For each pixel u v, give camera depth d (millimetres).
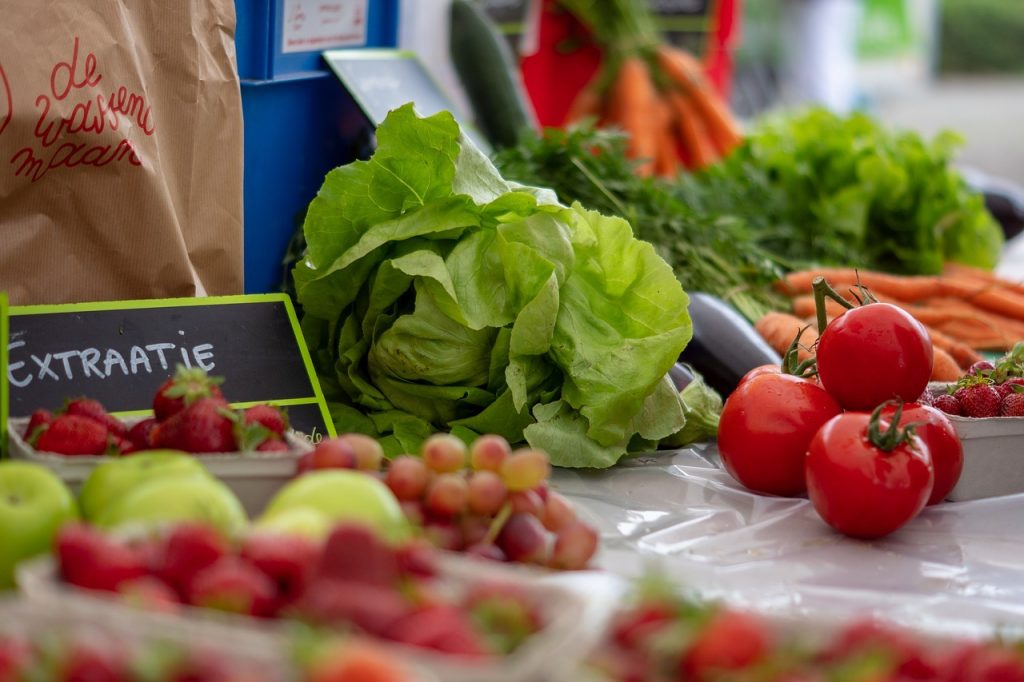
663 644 1001
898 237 3473
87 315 1783
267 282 2580
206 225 2018
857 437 1670
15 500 1220
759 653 1004
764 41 6523
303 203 2662
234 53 2045
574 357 1948
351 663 813
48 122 1719
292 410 1861
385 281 1973
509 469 1346
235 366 1854
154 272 1902
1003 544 1712
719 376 2342
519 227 1942
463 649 898
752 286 2941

=-=-=

:: DIRECTIONS FOR THIS TASK ::
Output the listing above exactly, pictures omitted.

:: RESULT OF THIS TASK ::
For each pixel u v, give camera depth d (millimetres).
663 644 1001
898 237 3473
87 315 1783
267 282 2580
206 225 2018
857 437 1670
15 500 1220
759 653 1004
764 41 6523
303 203 2662
234 53 2045
574 357 1948
351 663 813
48 122 1719
292 410 1861
385 281 1973
509 469 1346
235 366 1854
154 272 1902
1003 544 1712
719 376 2342
519 227 1942
463 649 898
752 286 2941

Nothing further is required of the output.